I just noticed that in 2010, the Foreign and Commonwealth Office‘s global estate (i.e., embassies, consulates, etc.) was worth £2,042,480,000.
That’s a lot of real estate!
Scotland makes up about 8.4% of the UK’s population, and this is normally the basis for splitting up countries.
This means that Scotland will be entitled to global estate worth £171,568,320 after a Yes to independence.
This amount is of course subject to negotiation, and Scotland will probably be given a mix of buildings and money, rather than just a lump sum.
However, it does demonstrate that any fears that Scotland might not be able to afford embassies are completely unfounded.
The No Campaign was launched recently, and as expected they chose the name Better Together. (By the way, do have a look at Wings over Scotland’s fisking of their campaign video!)
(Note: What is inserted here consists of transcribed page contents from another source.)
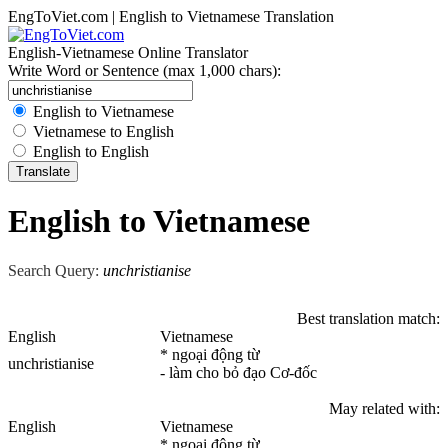
EngToViet.com | English to Vietnamese Translation
English-Vietnamese Online Translator
Write Word or Sentence (max 1,000 chars):
English to Vietnamese
Vietnamese to English
English to English
English to Vietnamese
Search Query:
unchristianise
Best translation match:
English
Vietnamese
* ngoại động từ
unchristianise
- làm cho bỏ đạo Cơ-đốc
May related with:
English
Vietnamese
* ngoại động từ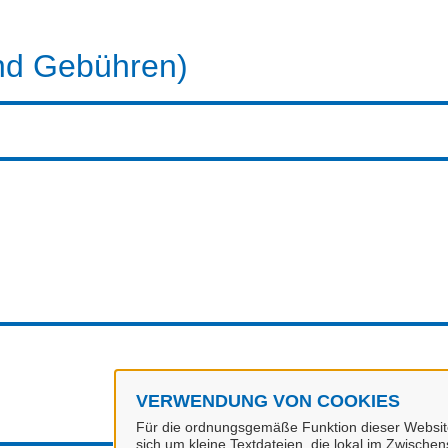
nd Gebühren)
VERWENDUNG VON COOKIES
Für die ordnungsgemäße Funktion dieser Website
sich um kleine Textdateien, die lokal im Zwische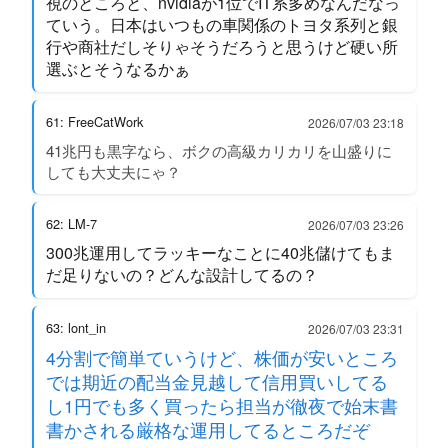
視のところと、nvidiaが1位でIT系多めなんだなっ
ていう。日本はいつもの車関係のトヨタ系列と銀
行や商社だしそりゃそうだろうと思うけど硬い所
選ぶとそうなるかぁ
61: FreeCatWork
2026/07/03 23:18
41兆円も黒字なら、ボクの高級カリカリを山盛りに
しても大丈夫にゃ？
62: LM-7
2026/07/03 23:26
300兆運用してラッキーなことに40兆儲けてもま
だ足りないの？どんな設計してるの？
63: lont_in
2026/07/03 23:31
4分割で簡単ていうけど、株価が安いところ
では期近の配当金見越して信用買いしてる
し1円でも多く買ったら担当が徹夜で始末書
書かされる厳格な運用してるところだぞ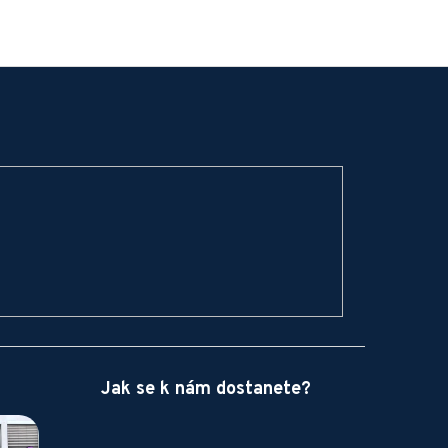
Jak se k nám dostanete?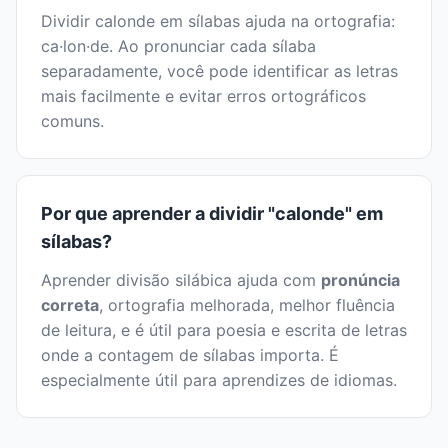
Dividir calonde em sílabas ajuda na ortografia:
ca·lon·de. Ao pronunciar cada sílaba
separadamente, você pode identificar as letras
mais facilmente e evitar erros ortográficos
comuns.
Por que aprender a dividir "calonde" em
sílabas?
Aprender divisão silábica ajuda com
pronúncia
correta
, ortografia melhorada, melhor fluência
de leitura, e é útil para poesia e escrita de letras
onde a contagem de sílabas importa. É
especialmente útil para aprendizes de idiomas.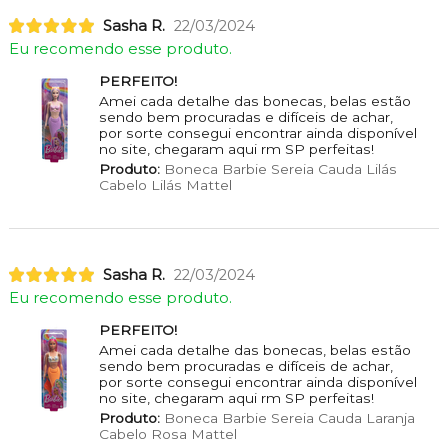
Sasha R.
22/03/2024
Eu recomendo esse produto.
PERFEITO!
Amei cada detalhe das bonecas, belas estão
sendo bem procuradas e difíceis de achar,
por sorte consegui encontrar ainda disponível
no site, chegaram aqui rm SP perfeitas!
Produto:
Boneca Barbie Sereia Cauda Lilás
Cabelo Lilás Mattel
Sasha R.
22/03/2024
Eu recomendo esse produto.
PERFEITO!
Amei cada detalhe das bonecas, belas estão
sendo bem procuradas e difíceis de achar,
por sorte consegui encontrar ainda disponível
no site, chegaram aqui rm SP perfeitas!
Produto:
Boneca Barbie Sereia Cauda Laranja
Cabelo Rosa Mattel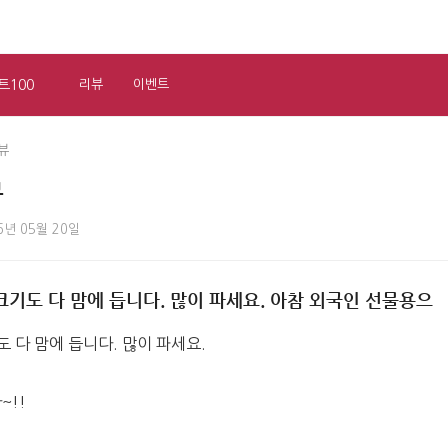
트100
리뷰
이벤트
뷰
뷰
6년 05월 20일
크기도 다 맘에 듭니다. 많이 파세요. 아참 외국인 선물용으
 다 맘에 듭니다. 많이 파세요. 
~!!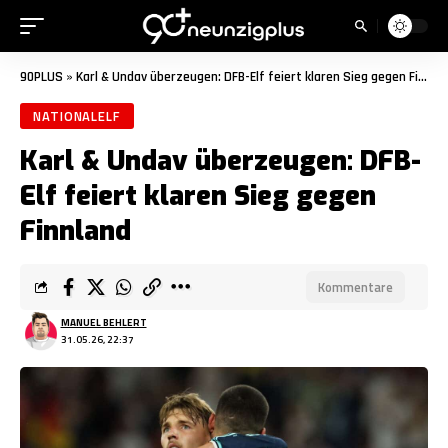
90PLUS
»
Karl & Undav überzeugen: DFB-Elf feiert klaren Sieg gegen Finnland
NATIONALELF
Karl & Undav überzeugen: DFB-
Elf feiert klaren Sieg gegen
Finnland
Kommentare
MANUEL BEHLERT
31.05.26, 22:37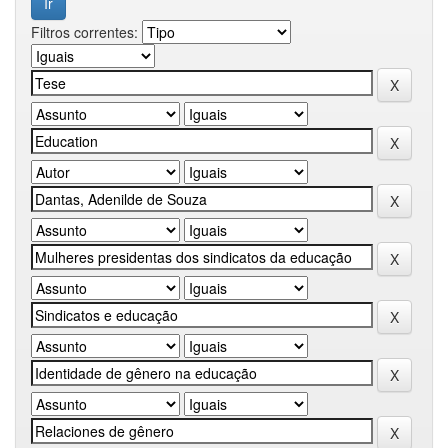
Filtros correntes: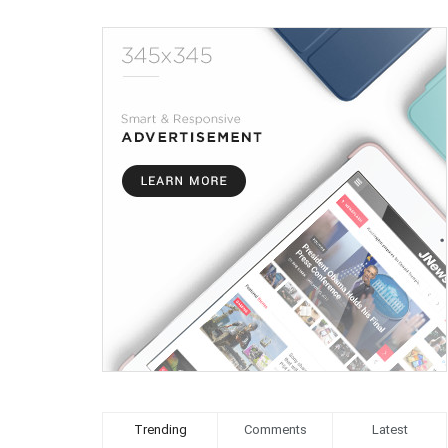
Trending
Comments
Latest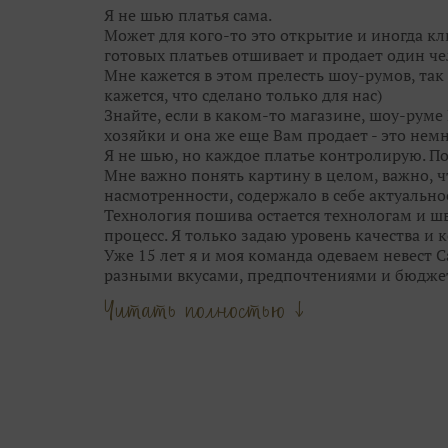
ещё краше!
Я не шью платья сама.
Поэтому приходите в Дом Свадьбы за идеаль
Может для кого-то это открытие и иногда кл
гостей. Им мы тоже поможем!
готовых платьев отшивает и продает один че
Мне кажется в этом прелесть шоу-румов, так 
кажется, что сделано только для нас)
Знайте, если в каком-то магазине, шоу-руме 
хозяйки и она же еще Вам продает - это немн
Я не шью, но каждое платье контролирую. П
Мне важно понять картину в целом, важно, 
насмотренности, содержало в себе актуальнос
Технология пошива остается технологам и шв
процесс. Я только задаю уровень качества и
Уже 15 лет я и моя команда одеваем невест 
разными вкусами, предпочтениями и бюдже
Опыт и время научили меня видеть грань м
Читать полностью ↓
стилем свадебных брендов.
Мы не шокируем Вас прозрачными юбками, 
приносим в город трендовые узоры и фактур
выставок Европы.
Люблю сама и всегда учу этому своих девочек
цветотип, фасоны, тренд и прочее.
Наша задача — подчеркнуть твою естественну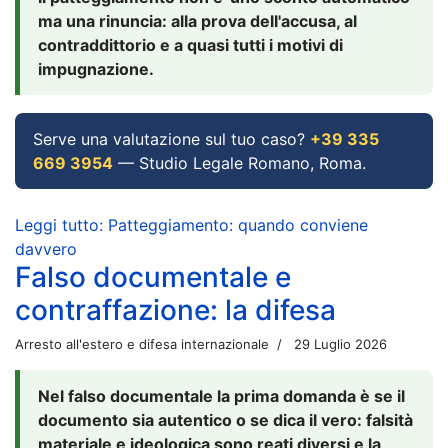
ma una rinuncia: alla prova dell'accusa, al
contraddittorio e a quasi tutti i motivi di
impugnazione.
Serve una valutazione sul tuo caso?
+39 335
669 3954
— Studio Legale Romano, Roma.
Leggi tutto: Patteggiamento: quando conviene
davvero
Falso documentale e
contraffazione: la difesa
Arresto all'estero e difesa internazionale
29 Luglio 2026
Nel falso documentale la prima domanda è se il
documento sia autentico o se dica il vero: falsità
materiale e ideologica sono reati diversi e la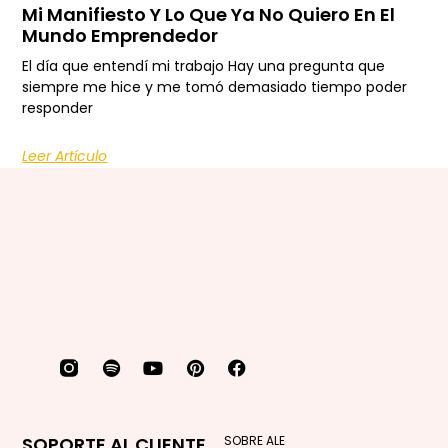
Mi Manifiesto Y Lo Que Ya No Quiero En El
Mundo Emprendedor
El día que entendí mi trabajo Hay una pregunta que
siempre me hice y me tomó demasiado tiempo poder
responder
Leer Artículo
SOPORTE AL CLIENTE
SOBRE ALE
The name Better Together is obviously supposed to signal that things are done better together with England (the alternative reading, namely that things are done better with the Tories, is probably not as likely).
However, most of the things Scots like best are already separate: The football team, the NHS (in spite of the name the Scottish NHS and the English NHS are completely separate entities), the schools and universities, and many more.
The BBC and the army are shared, but BBC Scotland of course produces a lot of devolved TV, and I often sense that people’s attachment to the army is limited to the Scottish units, such as the Black Watch.
The shared institutions without a devolved element don’t seem to be much loved. I definitely didn’t see a lot of Better Together-ness in connexion with the Iraq war, nor do people seem to be singing Better Together songs outside Coulport (where the UK’s atomic bombs are stored).
So does anybody in Scotland really believe that things are better when done together with England?